並びにあるリッツ・カールトン・ミレニアよりも宿泊料は若干安い(客室はリッツのほうがスタンダードクラスで30%ほど広く、より豪華)。だが、マンダリン・オリエンタルも5つ星に相応しい高級感を感じさせてくれる。この街ではここに泊まれば安心、という信頼を確立し、リピーターも多いと聞く。
客室の内装はダークな色合いの木材を多用。エレガントなオリエンタル調の家具にカラフルなシルク使いでアクセントをつけたコンテンポラリー・アジアン・ラグジュアリーでまとめている。窓際に置かれた大型デスクはビジネス客には好評かもしれないが、観光客は天井から床まで高さのある窓の前にソファがあった方が嬉しいに違いない。
部屋の向きは、ベンジャミン・シアーズ橋と観覧車シンガポール・フライヤーを近景に東を見晴らす「オーシャン・ビュー」と、もう一方の「ハーバー・ビュー」の2タイプがあるが、少々紛らわしく誤解を招くネーミング。「ハーバー・ビュー」はマリーナ・ベイの素晴らしい眺めを指し、くすんだ色の海面と高層住宅の並ぶ様子を「ハーバー」と呼んでいるらしい。おすすめはハーバー・ビューだ。
このホテルは開業から20年以上が経ち、老朽化が進んでいる。
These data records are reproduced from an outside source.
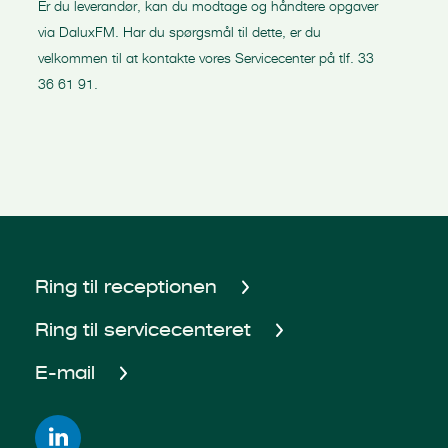
Er du leverandør, kan du modtage og håndtere opgaver
via DaluxFM. Har du spørgsmål til dette, er du
velkommen til at kontakte vores Servicecenter på tlf. 33
36 61 91.
Ring til receptionen
Ring til servicecenteret
E-mail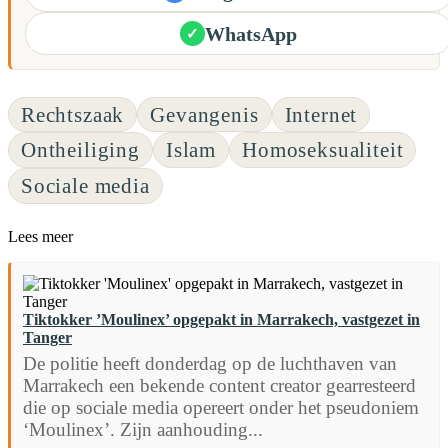
WhatsApp
✓
Rechtszaak
Gevangenis
Internet
Ontheiliging
Islam
Homoseksualiteit
Sociale media
Lees meer
Tiktokker ’Moulinex’ opgepakt in Marrakech, vastgezet in
Tanger
De politie heeft donderdag op de luchthaven van
Marrakech een bekende content creator gearresteerd
die op sociale media opereert onder het pseudoniem
‘Moulinex’. Zijn aanhouding...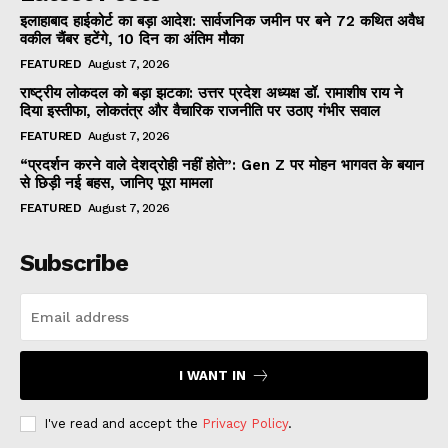
इलाहाबाद हाईकोर्ट का बड़ा आदेश: सार्वजनिक जमीन पर बने 72 कथित अवैध
वकील चैंबर हटेंगे, 10 दिन का अंतिम मौका
FEATURED
August 7, 2026
राष्ट्रीय लोकदल को बड़ा झटका: उत्तर प्रदेश अध्यक्ष डॉ. रामाशीष राय ने
दिया इस्तीफा, लोकतंत्र और वैचारिक राजनीति पर उठाए गंभीर सवाल
FEATURED
August 7, 2026
“प्रदर्शन करने वाले देशद्रोही नहीं होते”: Gen Z पर मोहन भागवत के बयान
से छिड़ी नई बहस, जानिए पूरा मामला
FEATURED
August 7, 2026
Subscribe
I WANT IN
I've read and accept the
Privacy Policy
.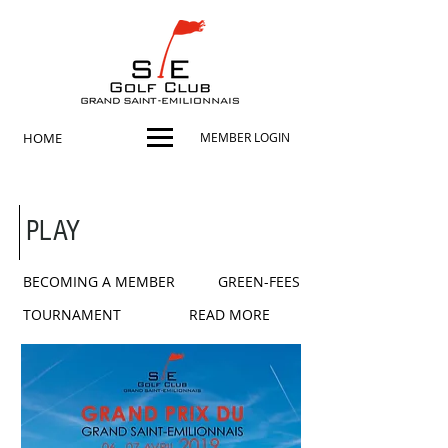
HOME
MEMBER LOGIN
PLAY
BECOMING A MEMBER
GREEN-FEES
TOURNAMENT
READ MORE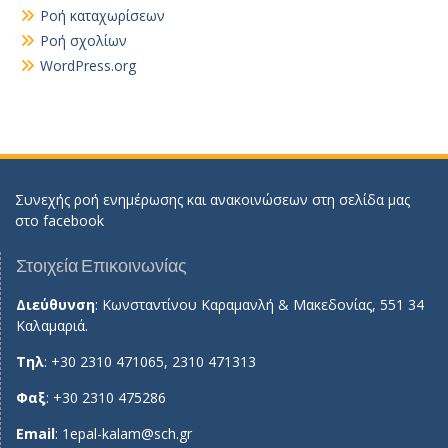
Ροή καταχωρίσεων
Ροή σχολίων
WordPress.org
Συνεχής ροή ενημέρωσης και ανακοινώσεων στη σελίδα μας
στο
facebook
Στοιχεία Επικοινωνίας
Διεύθυνση
: Κωνσταντίνου Καραμανλή & Μακεδονίας, 551 34
Καλαμαριά.
Τηλ
: +30 2310 471065, 2310 471313
Φαξ
: +30 2310 475286
Email
:
1epal-kalam@sch.gr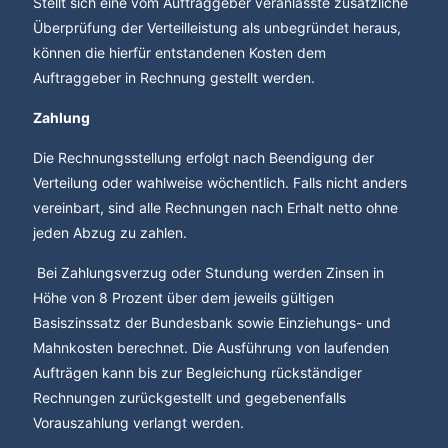
Stellt sich eine vom Auftraggeber veranlasste zusätzliche
Überprüfung der Verteilleistung als unbegründet heraus,
können die hierfür entstandenen Kosten dem
Auftraggeber in Rechnung gestellt werden.
Zahlung
Die Rechnungsstellung erfolgt nach Beendigung der
Verteilung oder wahlweise wöchentlich. Falls nicht anders
vereinbart, sind alle Rechnungen nach Erhalt netto ohne
jeden Abzug zu zahlen.
Bei Zahlungsverzug oder Stundung werden Zinsen in
Höhe von 8 Prozent über dem jeweils gültigen
Basiszinssatz der Bundesbank sowie Einziehungs- und
Mahnkosten berechnet. Die Ausführung von laufenden
Aufträgen kann bis zur Begleichung rückständiger
Rechnungen zurückgestellt und gegebenenfalls
Vorauszahlung verlangt werden.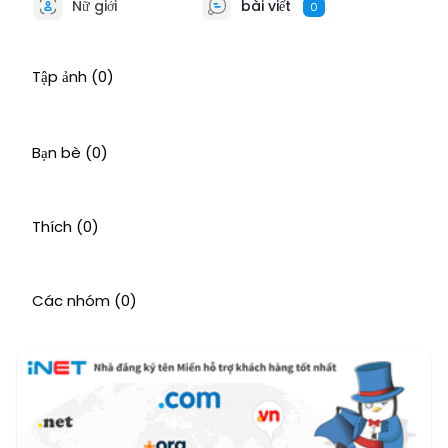
Nữ giới
bài viết
0
Tập ảnh
(0)
Bạn bè
(0)
Thích
(0)
Các nhóm
(0)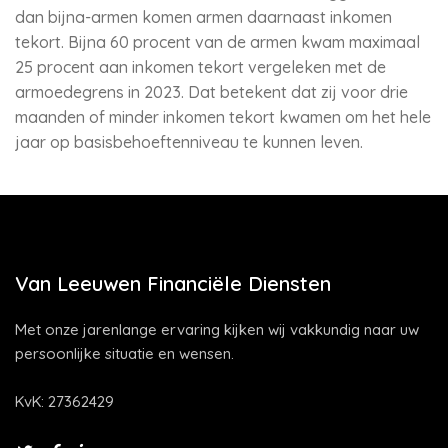
dan bijna-armen komen armen daarnaast inkomen
tekort. Bijna 60 procent van de armen kwam maximaal
25 procent aan inkomen tekort vergeleken met de
armoedegrens in 2023. Dat betekent dat zij voor drie
maanden of minder inkomen tekort kwamen om het hele
jaar op basisbehoeftenniveau te kunnen leven.
Van Leeuwen Financiële Diensten
Met onze jarenlange ervaring kijken wij vakkundig naar uw
persoonlijke situatie en wensen.
KvK: 27362429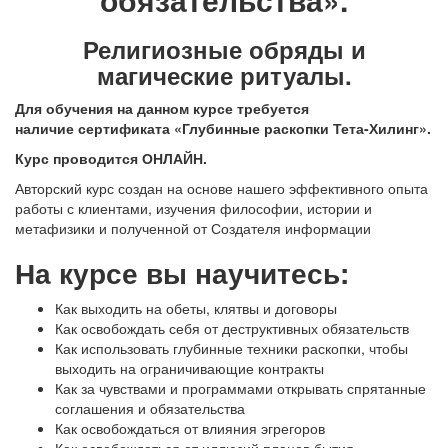
Религиозные обряды и
магические ритуалы.
Для обучения на данном курсе требуется
наличие сертификата «Глубинные раскопки Тета-Хилинг».
Курс проводится ОНЛАЙН.
Авторский курс создан на основе нашего эффективного опыта
работы с клиентами, изучения философии, истории и
метафизики и полученной от Создателя информации
На курсе вы научитесь:
Как выходить на обеты, клятвы и договоры
Как освобождать себя от деструктивных обязательств
Как использовать глубинные техники раскопки, чтобы
выходить на ограничивающие контракты
Как за чувствами и программами открывать спрятанные
соглашения и обязательства
Как освобождаться от влияния эгрегоров
Как освобождаться от иллюзий планов бытия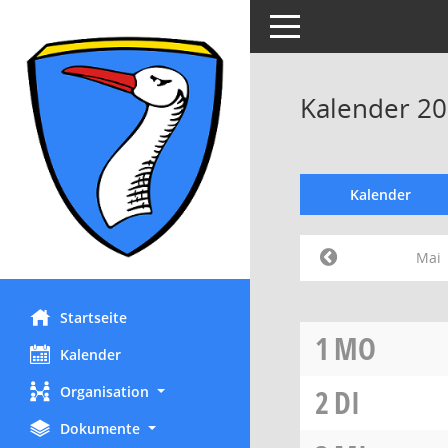
Toggle navigation
Kalender 20
Kalender
Mai
Startseite
1
MO
Kalender
Organisation
2
DI
Dokumente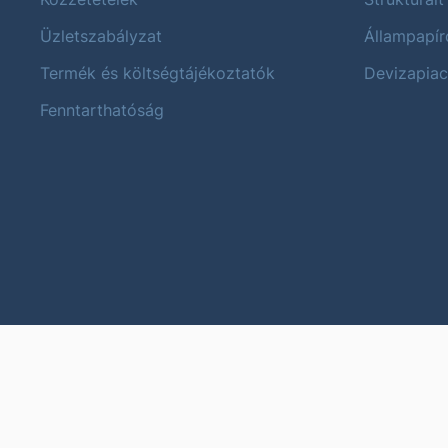
Üzletszabályzat
Állampapír
Termék és költségtájékoztatók
Devizapiac
Fenntarthatóság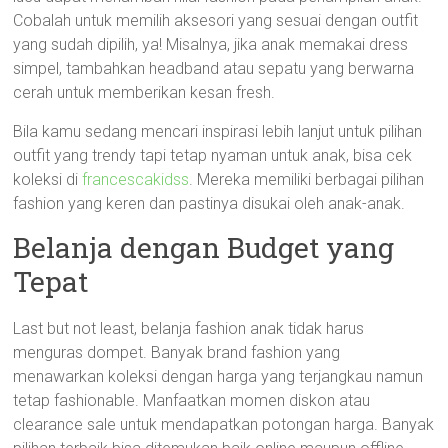
Cobalah untuk memilih aksesori yang sesuai dengan outfit
yang sudah dipilih, ya! Misalnya, jika anak memakai dress
simpel, tambahkan headband atau sepatu yang berwarna
cerah untuk memberikan kesan fresh.
Bila kamu sedang mencari inspirasi lebih lanjut untuk pilihan
outfit yang trendy tapi tetap nyaman untuk anak, bisa cek
koleksi di
francescakidss
. Mereka memiliki berbagai pilihan
fashion yang keren dan pastinya disukai oleh anak-anak.
Belanja dengan Budget yang
Tepat
Last but not least, belanja fashion anak tidak harus
menguras dompet. Banyak brand fashion yang
menawarkan koleksi dengan harga yang terjangkau namun
tetap fashionable. Manfaatkan momen diskon atau
clearance sale untuk mendapatkan potongan harga. Banyak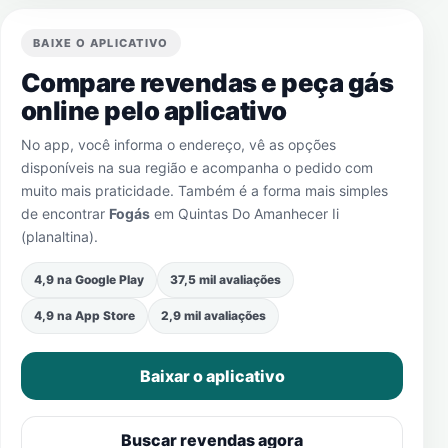
BAIXE O APLICATIVO
Compare revendas e peça gás
online pelo aplicativo
No app, você informa o endereço, vê as opções
disponíveis na sua região e acompanha o pedido com
muito mais praticidade. Também é a forma mais simples
de encontrar
Fogás
em
Quintas Do Amanhecer Ii
(planaltina)
.
4,9 na Google Play
37,5 mil avaliações
4,9 na App Store
2,9 mil avaliações
Baixar o aplicativo
Buscar revendas agora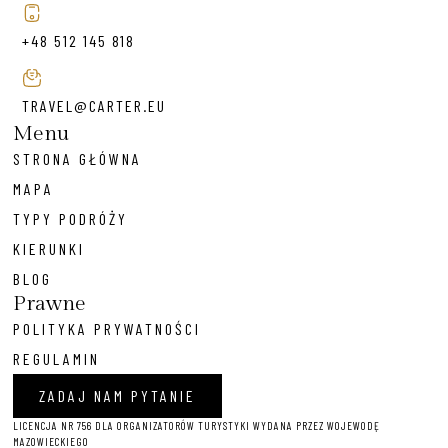
+48 512 145 818
TRAVEL@CARTER.EU
Menu
STRONA GŁÓWNA
MAPA
TYPY PODRÓŻY
KIERUNKI
BLOG
Prawne
POLITYKA PRYWATNOŚCI
REGULAMIN
ZADAJ NAM PYTANIE
LICENCJA NR 756 DLA ORGANIZATORÓW TURYSTYKI WYDANA PRZEZ WOJEWODĘ
MAZOWIECKIEGO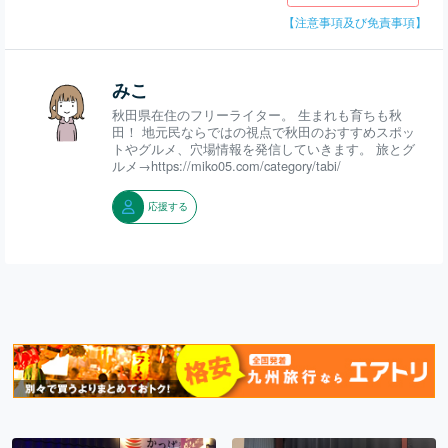
【注意事項及び免責事項】
みこ
秋田県在住のフリーライター。 生まれも育ちも秋
田！ 地元民ならではの視点で秋田のおすすめスポッ
トやグルメ、穴場情報を発信していきます。 旅とグ
ルメ→https://miko05.com/category/tabi/
応援する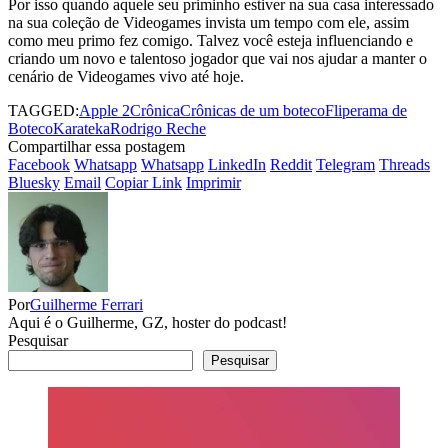
Por isso quando aquele seu priminho estiver na sua casa interessado
na sua coleção de Videogames invista um tempo com ele, assim
como meu primo fez comigo. Talvez você esteja influenciando e
criando um novo e talentoso jogador que vai nos ajudar a manter o
cenário de Videogames vivo até hoje.
TAGGED:
Apple 2
Crônica
Crônicas de um boteco
Fliperama de
Boteco
Karateka
Rodrigo Reche
Compartilhar essa postagem
Facebook
Whatsapp
Whatsapp
LinkedIn
Reddit
Telegram
Threads
Bluesky
Email
Copiar Link
Imprimir
Por
Guilherme Ferrari
Aqui é o Guilherme, GZ, hoster do podcast!
Pesquisar
Pesquisar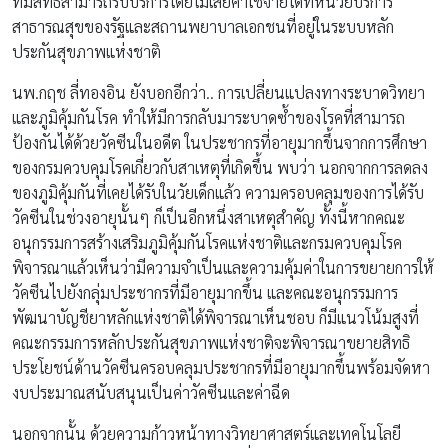
ที่มีสิทธิ์สามารถรับบริการโดยไม่เสียค่าใช้จ่ายได้ที่หน่วยบริการ
สาธารณสุขของรัฐและสถานพยาบาลเอกชนที่อยู่ในระบบหลัก
ประกันสุขภาพแห่งชาติ
นพ.กฤช ลี่ทองอิน ยังบอกอีกว่า.. การเปลี่ยนแปลงทางระบาดวิทยา
และภูมิคุ้มกันโรค ทำให้มีการกลับมาระบาดซ้ำของโรคที่สามารถ
ป้องกันได้ด้วยวัคซีนในอดีต ในประชากรที่อายุมากขึ้นจากการศึกษา
ของกรมควบคุมโรคเกี่ยวกับสาเหตุที่เกิดขึ้น พบว่า นอกจากการลดลง
ของภูมิคุ้มกันที่เคยได้รับในวัยเด็กแล้ว ความครอบคลุมของการได้รับ
วัคซีนในช่วงอายุนั้นๆ ก็เป็นอีกหนึ่งสาเหตุสำคัญ ทั้งนี้หากคณะ
อนุกรรมการสร้างเสริมภูมิคุ้มกันโรคแห่งชาติและกรมควบคุมโรค
พิจารณาแล้วเห็นว่ามีความจำเป็นและความคุ้มค่าในการขยายการให้
วัคซีนไปยังกลุ่มประชากรที่มีอายุมากขึ้น และคณะอนุกรรมการ
พัฒนาบัญชียาหลักแห่งชาติได้พิจารณาเห็นชอบ ก็มีแนวโน้มสูงที่
คณะกรรมการหลักประกันสุขภาพแห่งชาติจะพิจารณาขยายสิทธิ
ประโยชน์ด้านวัคซีนครอบคลุมประชากรที่มีอายุมากขึ้นพร้อมจัดหา
งบประมาณสนับสนุนเป็นค่าวัคซีนและค่าฉีด
นอกจากนั้น ด้วยความก้าวหน้าทางวิทยาศาสตร์และเทคโนโลยี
2007年に部分的に手を入れてはいるものの、客室の一部は改装が必要な状態だ。
客室数527ということで、タクシー待ちの長い行列が出来たり、朝食のサービスに時間が掛かったりすることも覚悟しなければいけない。屋上の25メートルプールはこのホテルの最高の売りのひとつだが、ここも繁忙期には混み合うことがある。
ホテルには5つほどのダイニングがあるが、多くの人はホテル内のモートンズ・ステーキハウスで済ませたり、ホテル周辺にあるたくさんのレストランを探しに行ったりするだろう。シンガポールで最も美味しいステーキは、カット・バイ・ウルフギャングだ。肉のカットの仕方を選べるだけでなく、その年のベストカクテルを試すことができる。私たちが最も気に入ったカクテルはロンドン・コーリングだ。